The variable Till is the percentage of your kitty you need to win back before you cash out. This could happen before you've reached your number of goes so you stop early. Some of the code has 999 as a value of till. This means the player always runs until broke or the number of goes is completed.

From the graph it looks like a good idea to cash out at 50% of the kitty. This will also save the number of goes.


Running with Optimised Numbers

It looks like the strategy works so using the optimised numbers we can run summary statistics on a group of simulations. We will look at the ev values here. Arbitrarily running a 1000 simulations for team sizes of 1000.


Assumptions and Stuff

A successful strategy is getting a positive outcome more times than a negative one when running the simulation. A strategy is deemed successful in this case if its expected value (ev) is positive and unsuccessful if it is negative. A strategy with a higher expected value is assumed to be better than one with a lower one.
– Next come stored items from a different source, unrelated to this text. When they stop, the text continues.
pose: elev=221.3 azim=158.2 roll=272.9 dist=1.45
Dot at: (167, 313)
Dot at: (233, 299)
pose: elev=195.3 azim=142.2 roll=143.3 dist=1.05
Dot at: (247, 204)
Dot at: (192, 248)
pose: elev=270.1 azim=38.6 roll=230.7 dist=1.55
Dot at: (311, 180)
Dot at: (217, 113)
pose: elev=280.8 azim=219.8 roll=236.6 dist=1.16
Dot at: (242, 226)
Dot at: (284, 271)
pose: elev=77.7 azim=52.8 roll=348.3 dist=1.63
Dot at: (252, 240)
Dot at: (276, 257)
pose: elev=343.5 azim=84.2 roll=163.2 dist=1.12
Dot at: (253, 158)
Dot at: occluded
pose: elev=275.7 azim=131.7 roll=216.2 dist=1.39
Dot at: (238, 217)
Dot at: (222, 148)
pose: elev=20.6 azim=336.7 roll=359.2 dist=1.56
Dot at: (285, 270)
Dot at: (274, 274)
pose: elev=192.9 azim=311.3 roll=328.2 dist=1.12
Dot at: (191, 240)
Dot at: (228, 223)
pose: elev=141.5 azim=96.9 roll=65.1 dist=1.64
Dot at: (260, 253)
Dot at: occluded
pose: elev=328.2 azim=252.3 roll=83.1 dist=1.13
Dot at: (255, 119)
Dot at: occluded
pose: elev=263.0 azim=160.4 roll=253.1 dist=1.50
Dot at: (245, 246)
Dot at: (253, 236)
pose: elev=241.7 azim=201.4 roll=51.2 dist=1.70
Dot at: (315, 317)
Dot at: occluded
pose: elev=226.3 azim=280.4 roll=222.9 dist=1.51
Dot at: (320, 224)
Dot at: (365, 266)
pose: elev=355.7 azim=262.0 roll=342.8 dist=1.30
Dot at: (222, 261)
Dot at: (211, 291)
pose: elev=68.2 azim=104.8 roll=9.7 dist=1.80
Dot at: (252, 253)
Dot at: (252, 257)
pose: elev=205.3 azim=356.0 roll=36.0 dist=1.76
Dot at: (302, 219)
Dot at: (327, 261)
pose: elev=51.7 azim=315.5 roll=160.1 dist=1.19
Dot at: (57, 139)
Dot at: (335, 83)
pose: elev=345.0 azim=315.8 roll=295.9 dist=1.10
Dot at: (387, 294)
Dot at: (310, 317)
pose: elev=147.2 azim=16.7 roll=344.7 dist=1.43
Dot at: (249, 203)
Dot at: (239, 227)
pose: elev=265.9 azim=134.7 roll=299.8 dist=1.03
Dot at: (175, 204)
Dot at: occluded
Each of the variables are looked at in isolation and the best selected for expected value. The variables may not be the best together. An optimisation function can be created but this will take ages to compute based on what my PC is capable of.

Python will give you quasi random variables. This means unlike real world random numbers they are not statistically independent. You can do things like generate random numbers that fit a normal distribution. There are no such things as perfectly random variables in the real world. If you gather enough variables you will be able to see a bias. Real life roulette wheels may give you some groups of numbers more than others.


Kitty - How much is in your wallet when you start.
Start - The starting bet. This is the bet that will be doubled after a loss or reset to at a win.
Blown - Ruin. You have blown your kitty.
Blowns - The number of people in the team that have blown their kitty.
Till - Short for "till what point do I continue playing". This is based on a fraction of the starting kitty. 0.5 means I will play till I make 50% of my starting kitty. With convention, 999 means I will keep playing the number of goes.
Player - How we model a single player's session at a casino. The player will have a fixed amount of money in his wallet (kitty) and will be playing the the strategy. He will play until he achieves a goal, the kitty runs out or for a fixed number of turns. This is also a session (at the casino).
Simulation - Many Players playing the same strategy. The statistics of the simulation will be used to decide how feasible the strategy is. Statistics will also be used to compare simulations with each other.
Expected Value - A calculation based on the averages of a simulation.

$$ (num.wins \times avg.wins) - (num.blowns \times avg.kitty) $$

A positive ev indicates that on average running the strategy is a good idea. A negative ev indicates on average running the strategy is a bad idea.